§ **YOUR TASK**
In the listing below, reproduce word for word the stretch from the line containing "a_pre_ba - b_pre_cpt" through the line containing "##### Smgran ratio GLS", including both of those lines.

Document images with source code
********************

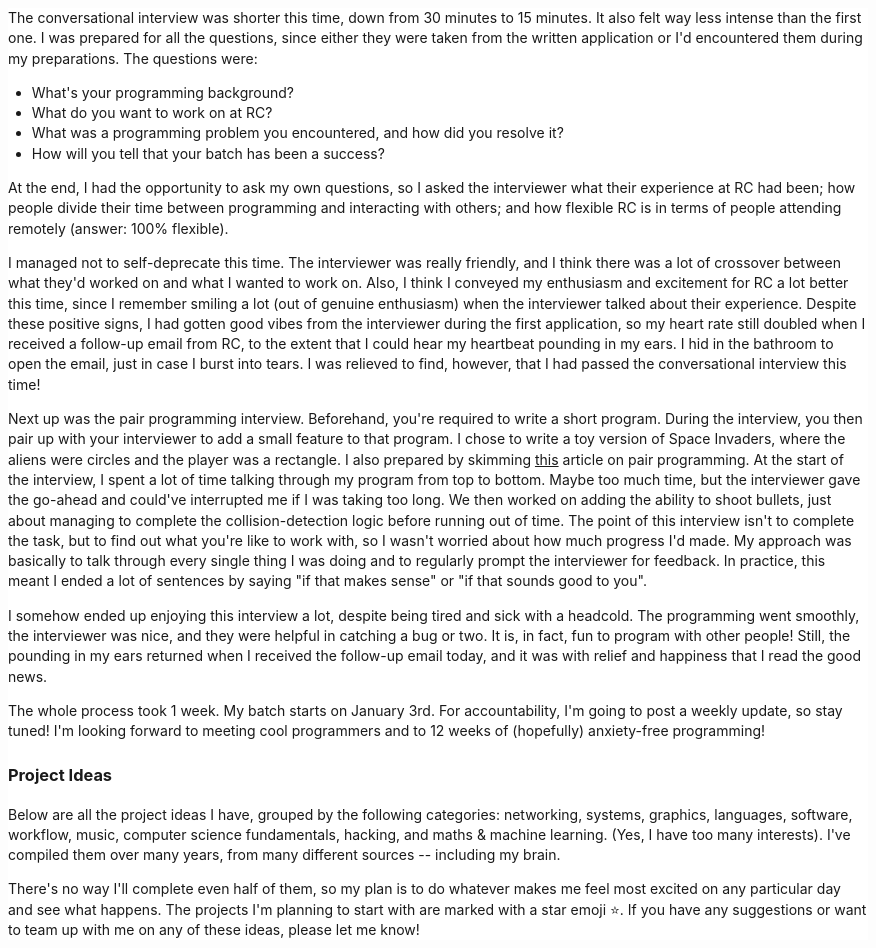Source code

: The conversational interview was shorter this time, down from 30 minutes to 15 minutes. It also felt way less intense than the first one. I was prepared for all the questions, since either they were taken from the written application or I'd encountered them during my preparations. The questions were:

* What's your programming background?
* What do you want to work on at RC?
* What was a programming problem you encountered, and how did you resolve it?
* How will you tell that your batch has been a success?

At the end, I had the opportunity to ask my own questions, so I asked the interviewer what their experience at RC had been; how people divide their time between programming and interacting with others; and how flexible RC is in terms of people attending remotely (answer: 100% flexible).

I managed not to self-deprecate this time. The interviewer was really friendly, and I think there was a lot of crossover between what they'd worked on and what I wanted to work on. Also, I think I conveyed my enthusiasm and excitement for RC a lot better this time, since I remember smiling a lot (out of genuine enthusiasm) when the interviewer talked about their experience. Despite these positive signs, I had gotten good vibes from the interviewer during the first application, so my heart rate still doubled when I received a follow-up email from RC, to the extent that I could hear my heartbeat pounding in my ears. I hid in the bathroom to open the email, just in case I burst into tears. I was relieved to find, however, that I had passed the conversational interview this time!

Next up was the pair programming interview. Beforehand, you're required to write a short program. During the interview, you then pair up with your interviewer to add a small feature to that program. I chose to write a toy version of Space Invaders, where the aliens were circles and the player was a rectangle. I also prepared by skimming [this](https://martinfowler.com/articles/on-pair-programming.html) article on pair programming. At the start of the interview, I spent a lot of time talking through my program from top to bottom. Maybe too much time, but the interviewer gave the go-ahead and could've interrupted me if I was taking too long. We then worked on adding the ability to shoot bullets, just about managing to complete the collision-detection logic before running out of time. The point of this interview isn't to complete the task, but to find out what you're like to work with, so I wasn't worried about how much progress I'd made. My approach was basically to talk through every single thing I was doing and to regularly prompt the interviewer for feedback. In practice, this meant I ended a lot of sentences by saying "if that makes sense" or "if that sounds good to you".

I somehow ended up enjoying this interview a lot, despite being tired and sick with a headcold. The programming went smoothly, the interviewer was nice, and they were helpful in catching a bug or two. It is, in fact, fun to program with other people! Still, the pounding in my ears returned when I received the follow-up email today, and it was with relief and happiness that I read the good news.

The whole process took 1 week. My batch starts on January 3rd. For accountability, I'm going to post a weekly update, so stay tuned! I'm looking forward to meeting cool programmers and to 12 weeks of (hopefully) anxiety-free programming!

### Project Ideas
Below are all the project ideas I have, grouped by the following categories: networking, systems, graphics, languages, software, workflow, music, computer science fundamentals, hacking, and maths & machine learning. (Yes, I have too many interests). I've compiled them over many years, from many different sources -- including my brain.

There's no way I'll complete even half of them, so my plan is to do whatever makes me feel most excited on any particular day and see what happens. The projects I'm planning to start with are marked with a star emoji ⭐. If you have any suggestions or want to team up with me on any of these ideas, please let me know!
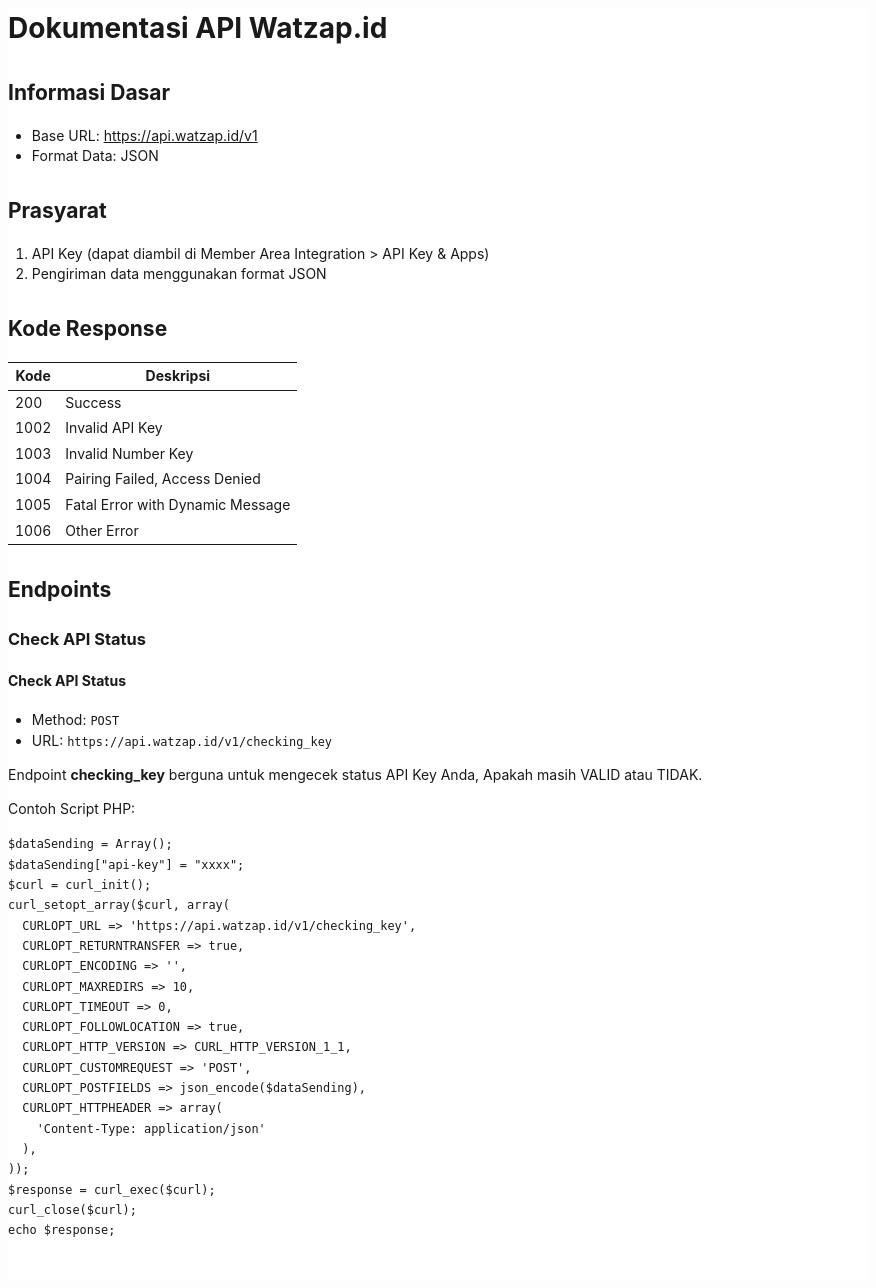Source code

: # Dokumentasi API Watzap.id

## Informasi Dasar
- Base URL: https://api.watzap.id/v1
- Format Data: JSON

## Prasyarat
1. API Key (dapat diambil di Member Area Integration > API Key & Apps)
2. Pengiriman data menggunakan format JSON

## Kode Response
| Kode | Deskripsi |
|------|-----------|
| 200  | Success |
| 1002 | Invalid API Key |
| 1003 | Invalid Number Key |
| 1004 | Pairing Failed, Access Denied |
| 1005 | Fatal Error with Dynamic Message |
| 1006 | Other Error |

## Endpoints


### Check API Status

#### Check API Status
- Method: `POST`
- URL: `https://api.watzap.id/v1/checking_key`

<p>Endpoint <strong>checking_key</strong> berguna untuk mengecek status API Key Anda, Apakah masih VALID atau TIDAK.</p>
<p>Contoh Script PHP:</p>
<pre class="click-to-expand-wrapper is-snippet-wrapper"><code class="language-php">$dataSending = Array();
$dataSending["api-key"] = "xxxx";
$curl = curl_init();
curl_setopt_array($curl, array(
  CURLOPT_URL =&gt; 'https://api.watzap.id/v1/checking_key',
  CURLOPT_RETURNTRANSFER =&gt; true,
  CURLOPT_ENCODING =&gt; '',
  CURLOPT_MAXREDIRS =&gt; 10,
  CURLOPT_TIMEOUT =&gt; 0,
  CURLOPT_FOLLOWLOCATION =&gt; true,
  CURLOPT_HTTP_VERSION =&gt; CURL_HTTP_VERSION_1_1,
  CURLOPT_CUSTOMREQUEST =&gt; 'POST',
  CURLOPT_POSTFIELDS =&gt; json_encode($dataSending),
  CURLOPT_HTTPHEADER =&gt; array(
    'Content-Type: application/json'
  ),
));
$response = curl_exec($curl);
curl_close($curl);
echo $response;
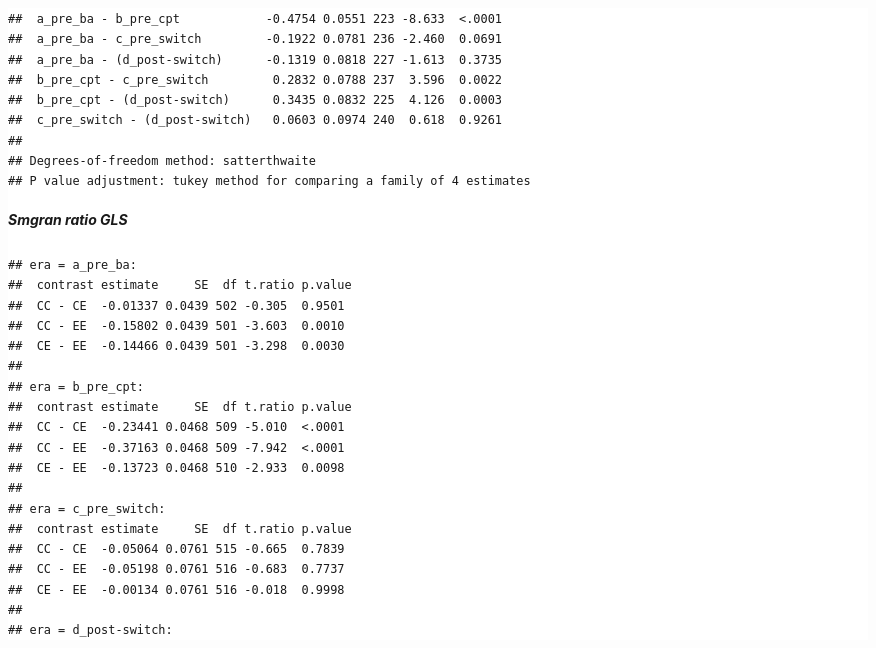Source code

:     ##  a_pre_ba - b_pre_cpt            -0.4754 0.0551 223 -8.633  <.0001 
    ##  a_pre_ba - c_pre_switch         -0.1922 0.0781 236 -2.460  0.0691 
    ##  a_pre_ba - (d_post-switch)      -0.1319 0.0818 227 -1.613  0.3735 
    ##  b_pre_cpt - c_pre_switch         0.2832 0.0788 237  3.596  0.0022 
    ##  b_pre_cpt - (d_post-switch)      0.3435 0.0832 225  4.126  0.0003 
    ##  c_pre_switch - (d_post-switch)   0.0603 0.0974 240  0.618  0.9261 
    ## 
    ## Degrees-of-freedom method: satterthwaite 
    ## P value adjustment: tukey method for comparing a family of 4 estimates

##### Smgran ratio GLS

    ## era = a_pre_ba:
    ##  contrast estimate     SE  df t.ratio p.value
    ##  CC - CE  -0.01337 0.0439 502 -0.305  0.9501 
    ##  CC - EE  -0.15802 0.0439 501 -3.603  0.0010 
    ##  CE - EE  -0.14466 0.0439 501 -3.298  0.0030 
    ## 
    ## era = b_pre_cpt:
    ##  contrast estimate     SE  df t.ratio p.value
    ##  CC - CE  -0.23441 0.0468 509 -5.010  <.0001 
    ##  CC - EE  -0.37163 0.0468 509 -7.942  <.0001 
    ##  CE - EE  -0.13723 0.0468 510 -2.933  0.0098 
    ## 
    ## era = c_pre_switch:
    ##  contrast estimate     SE  df t.ratio p.value
    ##  CC - CE  -0.05064 0.0761 515 -0.665  0.7839 
    ##  CC - EE  -0.05198 0.0761 516 -0.683  0.7737 
    ##  CE - EE  -0.00134 0.0761 516 -0.018  0.9998 
    ## 
    ## era = d_post-switch:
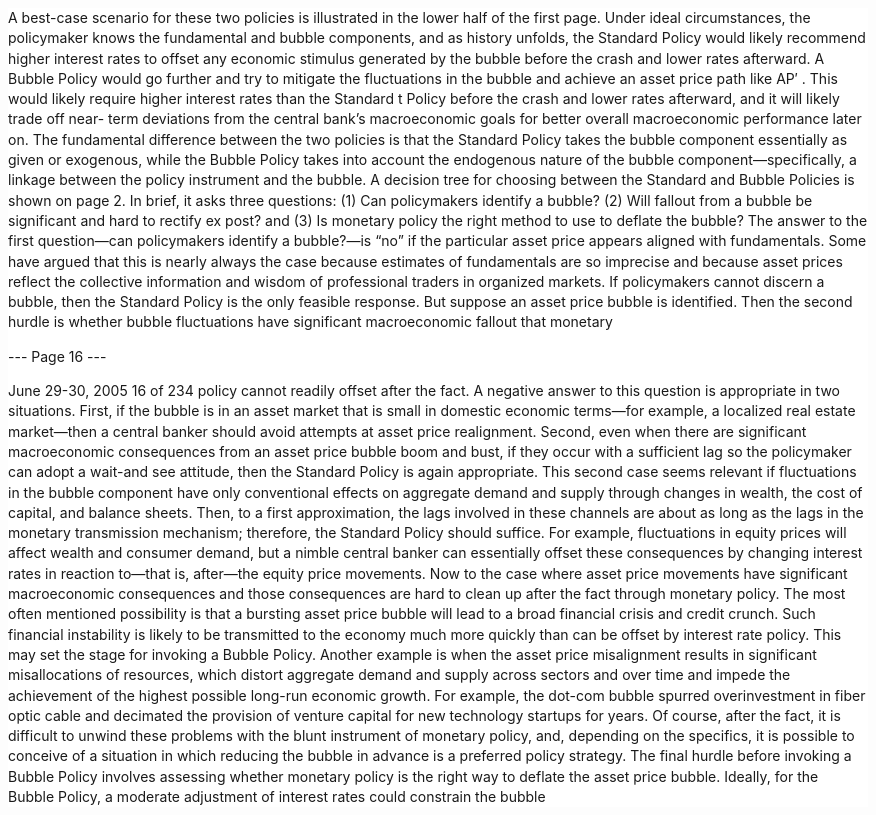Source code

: A best-case scenario for these two policies is illustrated in the lower half of the
first page. Under ideal circumstances, the policymaker knows the fundamental and
bubble components, and as history unfolds, the Standard Policy would likely
recommend higher interest rates to offset any economic stimulus generated by the
bubble before the crash and lower rates afterward. A Bubble Policy would go
further and try to mitigate the fluctuations in the bubble and achieve an asset price
path like AP′ . This would likely require higher interest rates than the Standard
t
Policy before the crash and lower rates afterward, and it will likely trade off near-
term deviations from the central bank’s macroeconomic goals for better overall
macroeconomic performance later on. The fundamental difference between the two
policies is that the Standard Policy takes the bubble component essentially as given
or exogenous, while the Bubble Policy takes into account the endogenous nature of
the bubble component—specifically, a linkage between the policy instrument and
the bubble.
A decision tree for choosing between the Standard and Bubble Policies is
shown on page 2. In brief, it asks three questions: (1) Can policymakers identify a
bubble? (2) Will fallout from a bubble be significant and hard to rectify ex post?
and (3) Is monetary policy the right method to use to deflate the bubble?
The answer to the first question—can policymakers identify a bubble?—is “no”
if the particular asset price appears aligned with fundamentals. Some have argued
that this is nearly always the case because estimates of fundamentals are so
imprecise and because asset prices reflect the collective information and wisdom of
professional traders in organized markets. If policymakers cannot discern a bubble,
then the Standard Policy is the only feasible response.
But suppose an asset price bubble is identified. Then the second hurdle is
whether bubble fluctuations have significant macroeconomic fallout that monetary

--- Page 16 ---

June 29-30, 2005 16 of 234
policy cannot readily offset after the fact. A negative answer to this question is
appropriate in two situations. First, if the bubble is in an asset market that is small in
domestic economic terms—for example, a localized real estate market—then a
central banker should avoid attempts at asset price realignment. Second, even when
there are significant macroeconomic consequences from an asset price bubble boom
and bust, if they occur with a sufficient lag so the policymaker can adopt a wait-and­
see attitude, then the Standard Policy is again appropriate. This second case seems
relevant if fluctuations in the bubble component have only conventional effects on
aggregate demand and supply through changes in wealth, the cost of capital, and
balance sheets. Then, to a first approximation, the lags involved in these channels
are about as long as the lags in the monetary transmission mechanism; therefore, the
Standard Policy should suffice. For example, fluctuations in equity prices will affect
wealth and consumer demand, but a nimble central banker can essentially offset
these consequences by changing interest rates in reaction to—that is, after—the
equity price movements.
Now to the case where asset price movements have significant macroeconomic
consequences and those consequences are hard to clean up after the fact through
monetary policy. The most often mentioned possibility is that a bursting asset price
bubble will lead to a broad financial crisis and credit crunch. Such financial
instability is likely to be transmitted to the economy much more quickly than can be
offset by interest rate policy. This may set the stage for invoking a Bubble Policy.
Another example is when the asset price misalignment results in significant
misallocations of resources, which distort aggregate demand and supply across
sectors and over time and impede the achievement of the highest possible long-run
economic growth. For example, the dot-com bubble spurred overinvestment in fiber
optic cable and decimated the provision of venture capital for new technology
startups for years. Of course, after the fact, it is difficult to unwind these problems
with the blunt instrument of monetary policy, and, depending on the specifics, it is
possible to conceive of a situation in which reducing the bubble in advance is a
preferred policy strategy.
The final hurdle before invoking a Bubble Policy involves assessing whether
monetary policy is the right way to deflate the asset price bubble. Ideally, for the
Bubble Policy, a moderate adjustment of interest rates could constrain the bubble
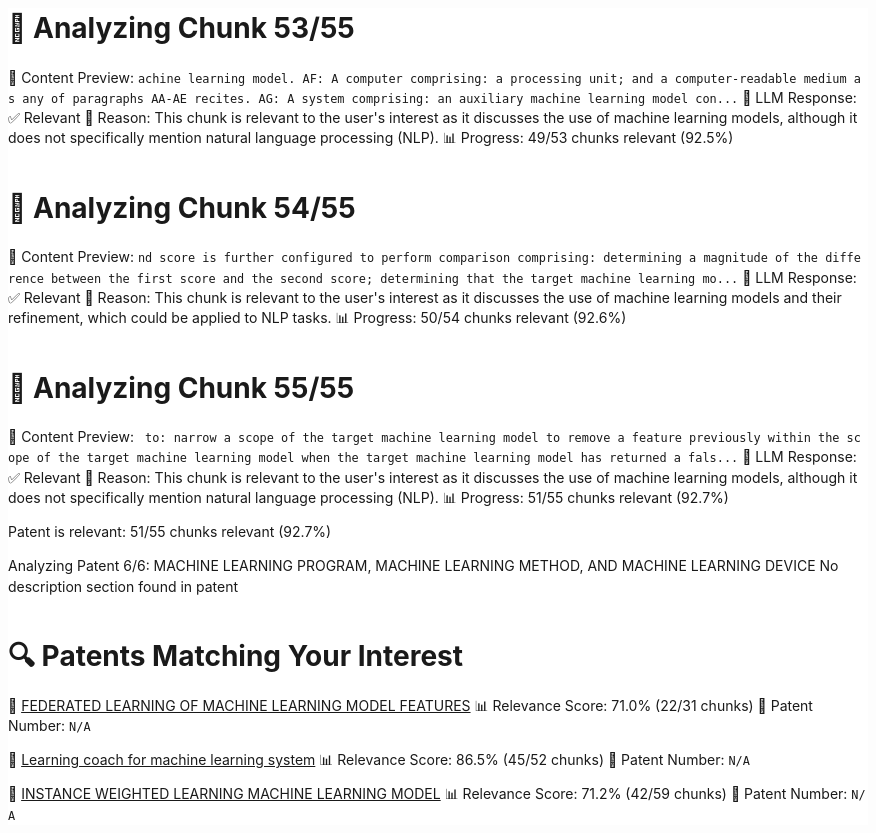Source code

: 
🔎 Analyzing Chunk 53/55
==============================
📄 Content Preview:
`achine learning model.
AF: A computer comprising: a processing unit; and a computer-readable medium as any of paragraphs AA-AE recites.
AG: A system comprising: an auxiliary machine learning model con...`
🤖 LLM Response: ✅ Relevant
💬 Reason: This chunk is relevant to the user's interest as it discusses the use of machine learning models, although it does not specifically mention natural language processing (NLP).
📊 Progress: 49/53 chunks relevant (92.5%)


🔎 Analyzing Chunk 54/55
==============================
📄 Content Preview:
`nd score is further configured to perform comparison comprising: determining a magnitude of the difference between the first score and the second score; determining that the target machine learning mo...`
🤖 LLM Response: ✅ Relevant
💬 Reason: This chunk is relevant to the user's interest as it discusses the use of machine learning models and their refinement, which could be applied to NLP tasks.
📊 Progress: 50/54 chunks relevant (92.6%)


🔎 Analyzing Chunk 55/55
==============================
📄 Content Preview:
` to: narrow a scope of the target machine learning model to remove a feature previously within the scope of the target machine learning model when the target machine learning model has returned a fals...`
🤖 LLM Response: ✅ Relevant
💬 Reason: This chunk is relevant to the user's interest as it discusses the use of machine learning models, although it does not specifically mention natural language processing (NLP).
📊 Progress: 51/55 chunks relevant (92.7%)

Patent is relevant: 51/55 chunks relevant (92.7%)

Analyzing Patent 6/6: MACHINE LEARNING PROGRAM, MACHINE LEARNING METHOD, AND MACHINE LEARNING DEVICE
No description section found in patent

🔍 Patents Matching Your Interest
==============================
📄 [FEDERATED LEARNING OF MACHINE LEARNING MODEL FEATURES](https://www.freepatentsonline.com/y2021/0312336.html)
📊 Relevance Score: 71.0% (22/31 chunks)
🔢 Patent Number: `N/A`

📄 [Learning coach for machine learning system](https://www.freepatentsonline.com/11210589.html)
📊 Relevance Score: 86.5% (45/52 chunks)
🔢 Patent Number: `N/A`

📄 [INSTANCE WEIGHTED LEARNING MACHINE LEARNING MODEL](https://www.freepatentsonline.com/y2014/0180975.html)
📊 Relevance Score: 71.2% (42/59 chunks)
🔢 Patent Number: `N/A`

********************

§ **YOUR SOLUTION**
:     ##  a_pre_ba - b_pre_cpt            -0.4754 0.0551 223 -8.633  <.0001 
    ##  a_pre_ba - c_pre_switch         -0.1922 0.0781 236 -2.460  0.0691 
    ##  a_pre_ba - (d_post-switch)      -0.1319 0.0818 227 -1.613  0.3735 
    ##  b_pre_cpt - c_pre_switch         0.2832 0.0788 237  3.596  0.0022 
    ##  b_pre_cpt - (d_post-switch)      0.3435 0.0832 225  4.126  0.0003 
    ##  c_pre_switch - (d_post-switch)   0.0603 0.0974 240  0.618  0.9261 
    ## 
    ## Degrees-of-freedom method: satterthwaite 
    ## P value adjustment: tukey method for comparing a family of 4 estimates

##### Smgran ratio GLS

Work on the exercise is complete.